The ports sector has found itself high on the political agenda again this year, with ongoing EU negotiations, the covid-19 pandemic, and freeports all priorities for an administration in London that is still only 8 months old.
Martin Lawlor said:
Our industry’s key workers have kept goods moving into the country throughout this once-in-a-lifetime event. The ports industry has again shown how effective and efficient it is, responding to unprecedented retail circumstances. Most parts of the industry have had an understandably difficult year – from ferries and bulks to leisure, cruise and fishing – demand has fallen away but many ports have remained open to facilitate critical freight. Such uncertainty has put a great deal of strain on the sector and at times like this, a good and close relationship with administrations across the UK has been vital in communicating our needs to those in power.
There has been a lot of talk about a green recovery, and the ports industry recognises that in these difficult times there is an opportunity to rebuild better. The next 12 months will in all likelihood be harder than the last 12, with an uncertain economic situation and the biggest change to our trade and border framework in a generation. The BPA’s work during these times is more important than ever and we look forward to a continuing dialogue with UK, Scottish, Welsh and Northern Irish administrations. There is a growing and long-overdue recognition of the foundational role ports can play in supporting regional and national economies and we will continue to advance the sector’s positive influence at every opportunity.

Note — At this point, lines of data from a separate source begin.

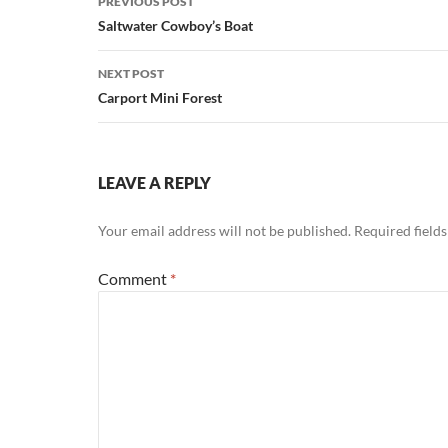
PREVIOUS POST
navigation
Saltwater Cowboy’s Boat
NEXT POST
Carport Mini Forest
LEAVE A REPLY
Your email address will not be published.
Required field
Comment
*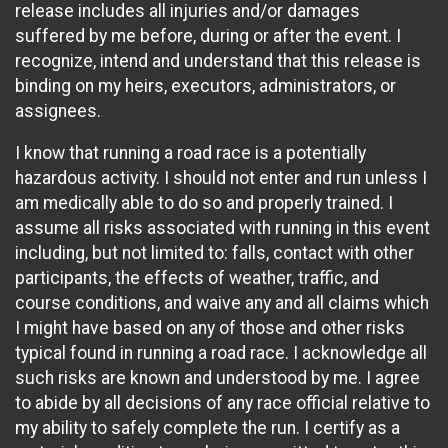
release includes all injuries and/or damages
suffered by me before, during or after the event. I
recognize, intend and understand that this release is
binding on my heirs, executors, administrators, or
assignees.
I know that running a road race is a potentially
hazardous activity. I should not enter and run unless I
am medically able to do so and properly trained. I
assume all risks associated with running in this event
including, but not limited to: falls, contact with other
participants, the effects of weather, traffic, and
course conditions, and waive any and all claims which
I might have based on any of those and other risks
typical found in running a road race. I acknowledge all
such risks are known and understood by me. I agree
to abide by all decisions of any race official relative to
my ability to safely complete the run. I certify as a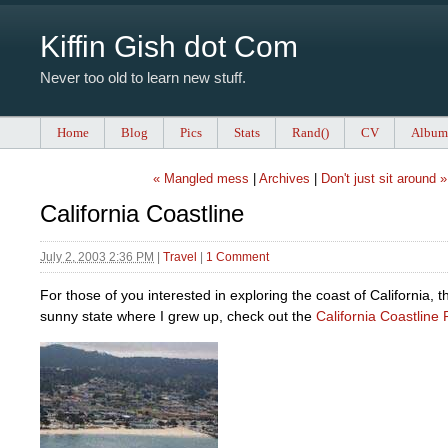
Kiffin Gish dot Com
Never too old to learn new stuff.
Home
Blog
Pics
Stats
Rand()
CV
Album
« Mangled mess
|
Archives
|
Don't just sit around »
California Coastline
July 2, 2003 2:36 PM
|
Travel
|
1 Comment
For those of you interested in exploring the coast of California, 
sunny state where I grew up, check out the
California Coastline 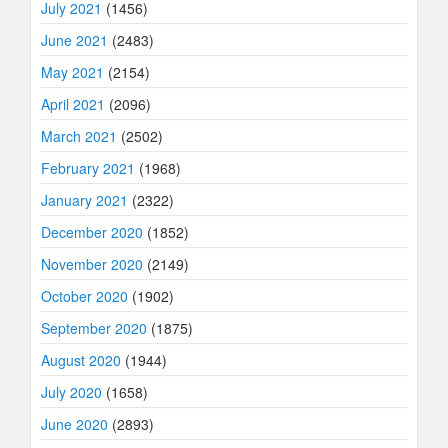
July 2021
(1456)
June 2021
(2483)
May 2021
(2154)
April 2021
(2096)
March 2021
(2502)
February 2021
(1968)
January 2021
(2322)
December 2020
(1852)
November 2020
(2149)
October 2020
(1902)
September 2020
(1875)
August 2020
(1944)
July 2020
(1658)
June 2020
(2893)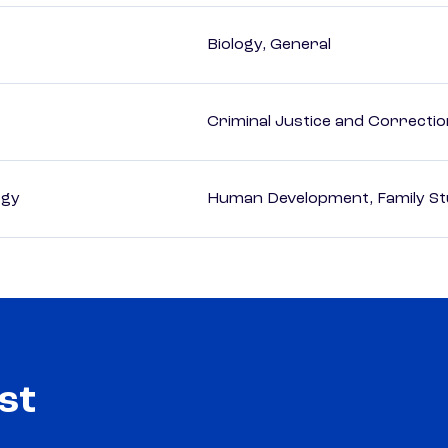
Biology, General
Criminal Justice and Correcti
ogy
Human Development, Family Stu
st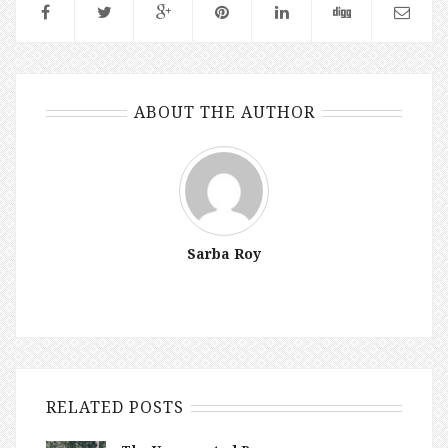
ABOUT THE AUTHOR
Sarba Roy
RELATED POSTS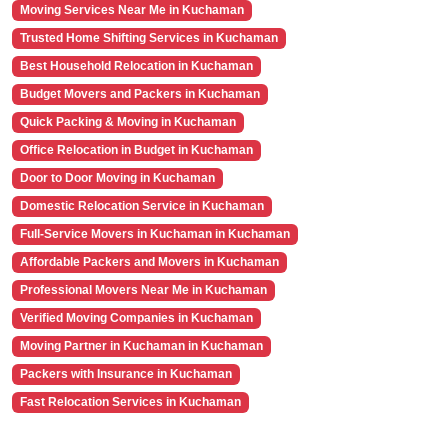
Moving Services Near Me in Kuchaman
Trusted Home Shifting Services in Kuchaman
Best Household Relocation in Kuchaman
Budget Movers and Packers in Kuchaman
Quick Packing & Moving in Kuchaman
Office Relocation in Budget in Kuchaman
Door to Door Moving in Kuchaman
Domestic Relocation Service in Kuchaman
Full-Service Movers in Kuchaman in Kuchaman
Affordable Packers and Movers in Kuchaman
Professional Movers Near Me in Kuchaman
Verified Moving Companies in Kuchaman
Moving Partner in Kuchaman in Kuchaman
Packers with Insurance in Kuchaman
Fast Relocation Services in Kuchaman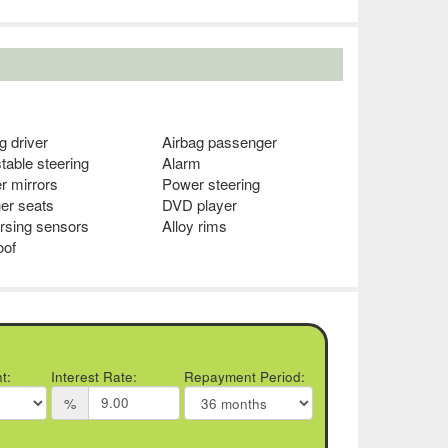
g driver
Airbag passenger
table steering
Alarm
r mirrors
Power steering
er seats
DVD player
rsing sensors
Alloy rims
oof
t:
Interest Rate:
Repayment Period:
%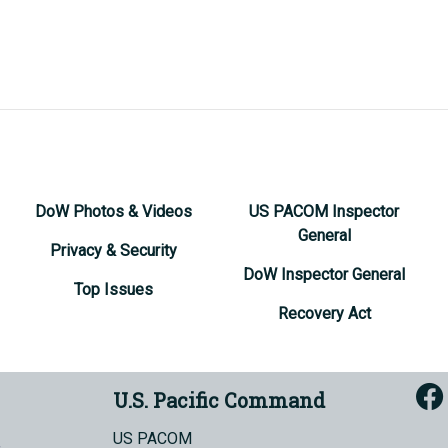
DoW Photos & Videos
US PACOM Inspector
General
Privacy & Security
DoW Inspector General
Top Issues
Recovery Act
U.S. Pacific Command
US PACOM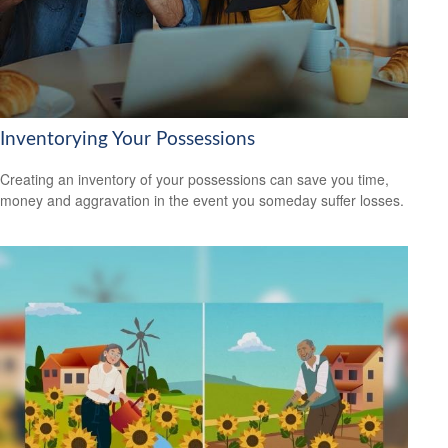
Inventorying Your Possessions
Creating an inventory of your possessions can save you time,
money and aggravation in the event you someday suffer losses.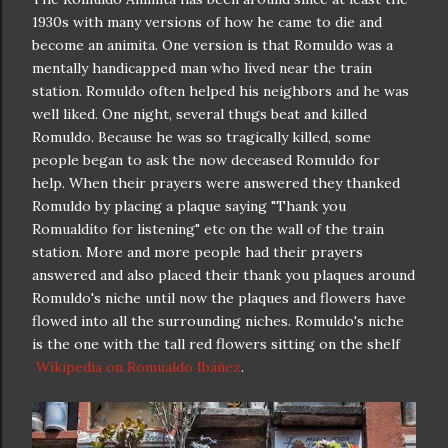
1930s with many versions of how he came to die and
become an animita. One version is that Romuldo was a
mentally handicapped man who lived near the train
station. Romuldo often helped his neighbors and he was
well liked. One night, several thugs beat and killed
Romuldo. Because he was so tragically killed, some
people began to ask the now deceased Romuldo for
help. When their prayers were answered they thanked
Romuldo by placing a plaque saying "Thank you
Romualdito for listening" etc on the wall of the train
station. More and more people had their prayers
answered and also placed their thank you plaques around
Romuldo's niche until now the plaques and flowers have
flowed into all the surrounding niches. Romuldo's niche
is the one with the tall red flowers sitting on the shelf
Wikipedia on Romualdo Ibáñez
.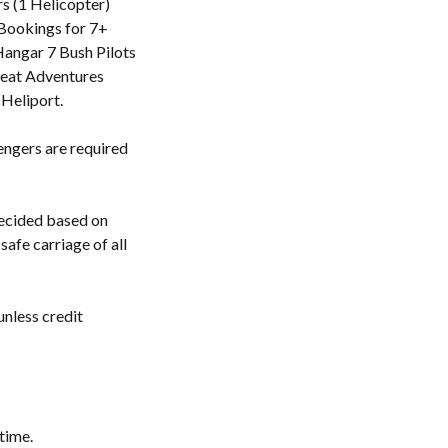
rs (1 Helicopter)
l Bookings for 7+
Hangar 7 Bush Pilots
reat Adventures
 Heliport.
engers are required
decided based on
safe carriage of all
unless credit
time.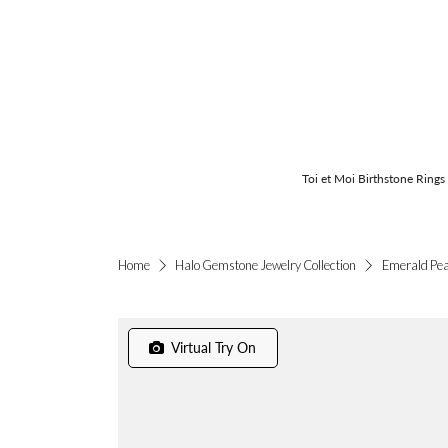
Toi et Moi Birthstone Rings
Emerald Pea
Home
Halo Gemstone Jewelry Collection
Virtual Try On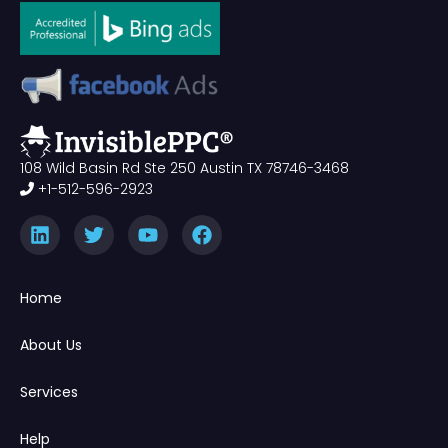
108 Wild Basin Rd Ste 250 Austin TX 78746-3468
+1-512-596-2923
Home
About Us
Services
Help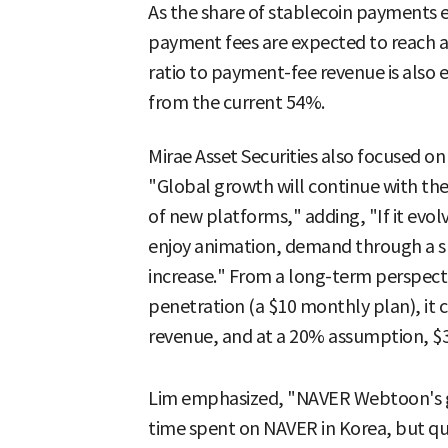
As the share of stablecoin payments e
payment fees are expected to reach a
ratio to payment-fee revenue is also 
from the current 54%.
Mirae Asset Securities also focused o
"Global growth will continue with the
of new platforms," adding, "If it evol
enjoy animation, demand through a s
increase." From a long-term perspect
penetration (a $10 monthly plan), it 
revenue, and at a 20% assumption, $3.
Lim emphasized, "NAVER Webtoon's glo
time spent on NAVER in Korea, but qu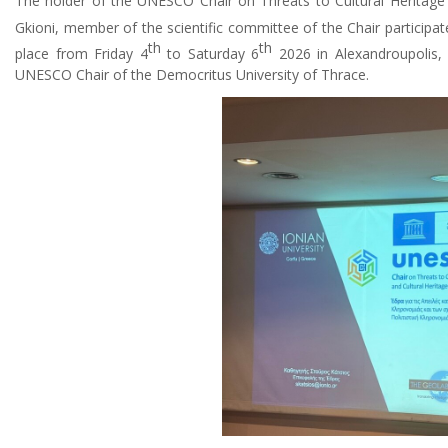
The holder of the UNESCO Chair on Threats to Cultural Heritage o
Gkioni, member of the scientific committee of the Chair participat
th
th
place from Friday 4
to Saturday 6
2026 in Alexandroupolis,
UNESCO Chair of the Democritus University of Thrace.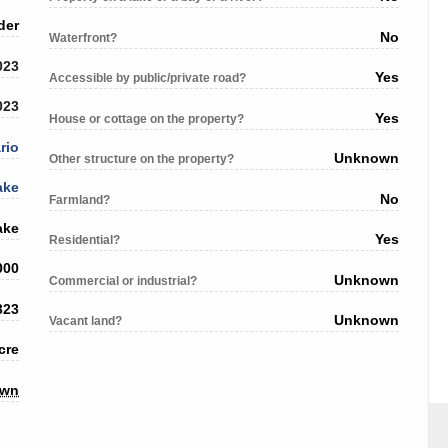
der
No
Waterfront?
023
Yes
Accessible by public/private road?
023
Yes
House or cottage on the property?
rio
Unknown
Other structure on the property?
ake
No
Farmland?
ake
Yes
Residential?
000
Unknown
Commercial or industrial?
323
Unknown
Vacant land?
cre
own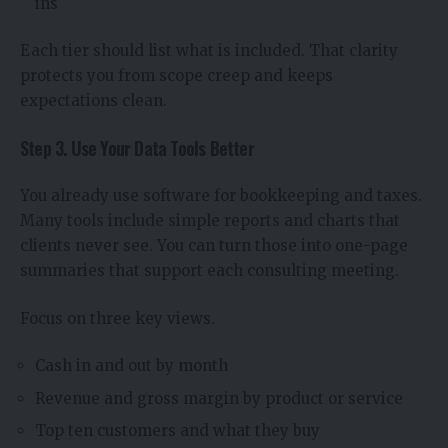
ins
Each tier should list what is included. That clarity
protects you from scope creep and keeps
expectations clean.
Step 3. Use Your Data Tools Better
You already use software for bookkeeping and taxes.
Many tools include simple reports and charts that
clients never see. You can turn those into one-page
summaries that support each consulting meeting.
Focus on three key views.
Cash in and out by month
Revenue and gross margin by product or service
Top ten customers and what they buy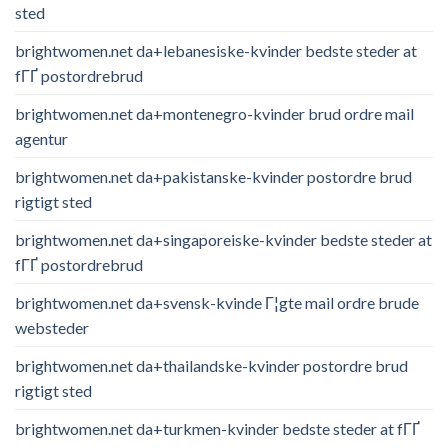
sted
brightwomen.net da+lebanesiske-kvinder bedste steder at
fГҐ postordrebrud
brightwomen.net da+montenegro-kvinder brud ordre mail
agentur
brightwomen.net da+pakistanske-kvinder postordre brud
rigtigt sted
brightwomen.net da+singaporeiske-kvinder bedste steder at
fГҐ postordrebrud
brightwomen.net da+svensk-kvinde Г¦gte mail ordre brude
websteder
brightwomen.net da+thailandske-kvinder postordre brud
rigtigt sted
brightwomen.net da+turkmen-kvinder bedste steder at fГҐ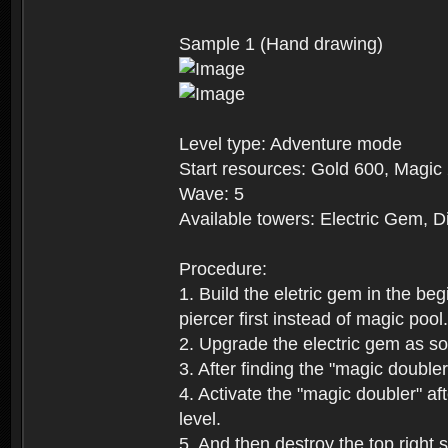
Sample 1 (Hand drawing)
Level type: Adventure mode
Start resources: Gold 600, Magic
Wave: 5
Available towers: Electric Gem, 
Procedure:
1. Build the eletric gem in the be
piercer first instead of magic poo
2. Upgrade the electric gem as so
3. After finding the "magic double
4. Activate the "magic doubler" af
level.
5. And then destroy the top right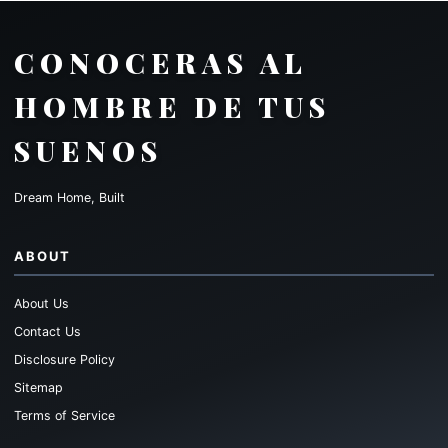
CONOCERAS AL
HOMBRE DE TUS
SUENOS
Dream Home, Built
ABOUT
About Us
Contact Us
Disclosure Policy
Sitemap
Terms of Service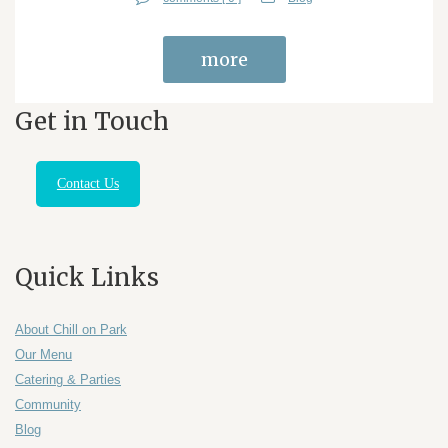
more
Get in Touch
Contact Us
Quick Links
About Chill on Park
Our Menu
Catering & Parties
Community
Blog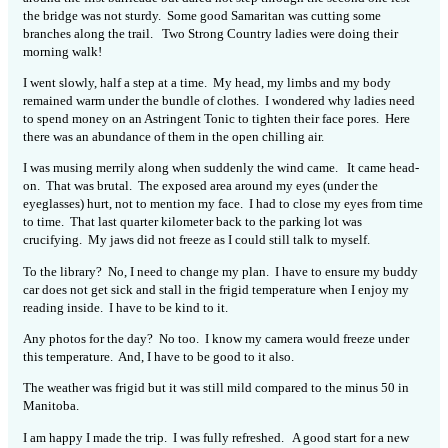
the bridge was not sturdy. Some good Samaritan was cutting some
branches along the trail. Two Strong Country ladies were doing their
morning walk!
I went slowly, half a step at a time. My head, my limbs and my body
remained warm under the bundle of clothes. I wondered why ladies need
to spend money on an Astringent Tonic to tighten their face pores. Here
there was an abundance of them in the open chilling air.
I was musing merrily along when suddenly the wind came. It came head-
on. That was brutal. The exposed area around my eyes (under the
eyeglasses) hurt, not to mention my face. I had to close my eyes from time
to time. That last quarter kilometer back to the parking lot was
crucifying. My jaws did not freeze as I could still talk to myself.
To the library? No, I need to change my plan. I have to ensure my buddy
car does not get sick and stall in the frigid temperature when I enjoy my
reading inside. I have to be kind to it.
Any photos for the day? No too. I know my camera would freeze under
this temperature. And, I have to be good to it also.
The weather was frigid but it was still mild compared to the minus 50 in
Manitoba.
I am happy I made the trip. I was fully refreshed. A good start for a new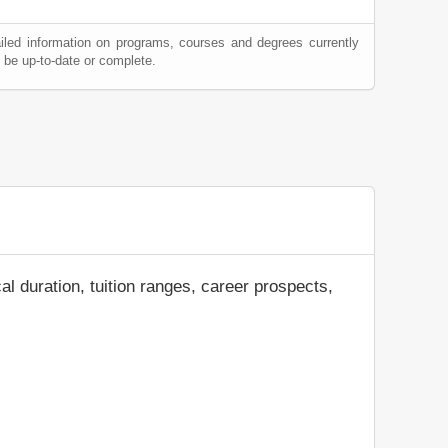
iled information on programs, courses and degrees currently
be up-to-date or complete.
al duration, tuition ranges, career prospects,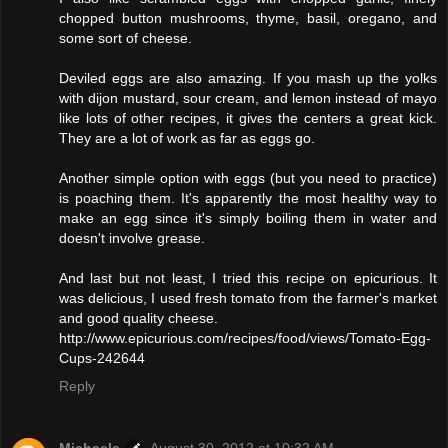
chopped button mushrooms, thyme, basil, oregano, and
some sort of cheese.
Deviled eggs are also amazing. If you mash up the yolks
with dijon mustard, sour cream, and lemon instead of mayo
like lots of other recipes, it gives the centers a great kick.
They are a lot of work as far as eggs go.
Another simple option with eggs (but you need to practice)
is poaching them. It's apparently the most healthy way to
make an egg since it's simply boiling them in water and
doesn't involve grease.
And last but not least, I tried this recipe on epicurious. It
was delicious, I used fresh tomato from the farmer's market
and good quality cheese.
http://www.epicurious.com/recipes/food/views/Tomato-Egg-
Cups-242644
Reply
Michaela
August 30, 2012 at 10:32 AM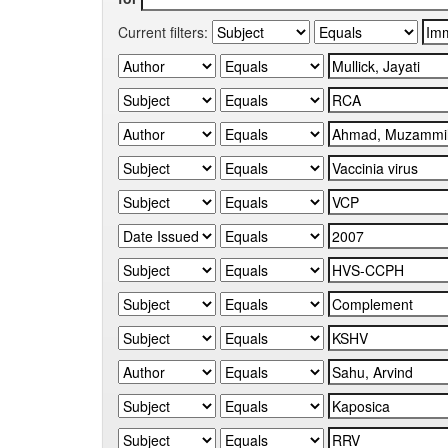
Current filters: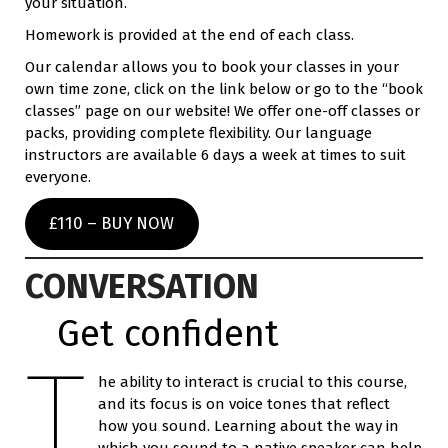
your situation.
Homework is provided at the end of each class.
Our calendar allows you to book your classes in your
own time zone, click on the link below or go to the “book
classes” page on our website! We offer one-off classes or
packs, providing complete flexibility. Our language
instructors are available 6 days a week at times to suit
everyone.
£110 – BUY NOW
CONVERSATION
Get confident
T
he ability to interact is crucial to this course,
and its focus is on voice tones that reflect
how you sound. Learning about the way in
which you sound to a native speaker can help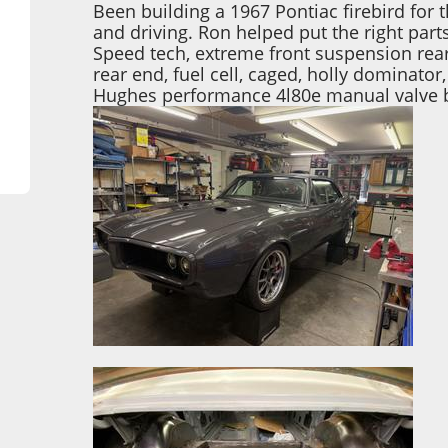
Been building a 1967 Pontiac firebird for t
and driving. Ron helped put the right part
Speed tech, extreme front suspension rear
rear end, fuel cell, caged, holly dominator
Hughes performance 4l80e manual valve 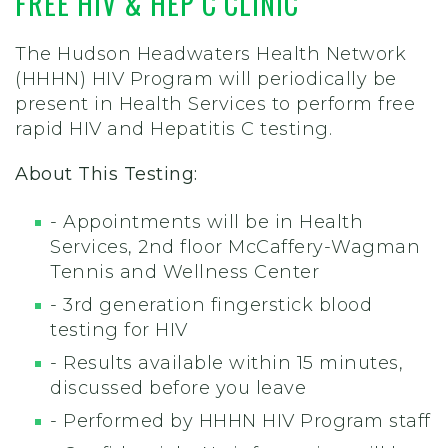
FREE HIV & HEP C CLINIC
The Hudson Headwaters Health Network
(HHHN) HIV Program will periodically be
present in Health Services to perform free
rapid HIV and Hepatitis C testing.
About This Testing:
- Appointments will be in Health
Services, 2nd floor McCaffery-Wagman
Tennis and Wellness Center
- 3rd generation fingerstick blood
testing for HIV
- Results available within 15 minutes,
discussed before you leave
- Performed by HHHN HIV Program staff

At the AGM a new Council was elected to set the BPA’s strategy and oversee the work of the Association for the next two years. For the first time Associated British Ports (ABP), the UK’s largest port operator, will be on the Council after it recently joined the BPA as a full member. Andrew Harston, ABP’s Short Sea and Welsh Ports Director will represent the group and will be joined by Joe O’Neil, the CEO of Belfast Harbour, Bill Reeves, the CEO of Portland Port and Sinclair Browne, the CEO of the Port of Inverness, who all join what is in effect the BPA’s board.
Commenting on the election, Lawlor said:
Over the next two years the BPA Council will play a key role in setting an ambitious strategy in an ever changing economic and political climate. The BPA will need to respond to a number of developments, including the Coronavirus recovery, the sustainability and how ports move towards net zero targets. Major changes will also come from new Freeport designations and the UK’s departure from the EU. How we as a sector respond to these events will be key.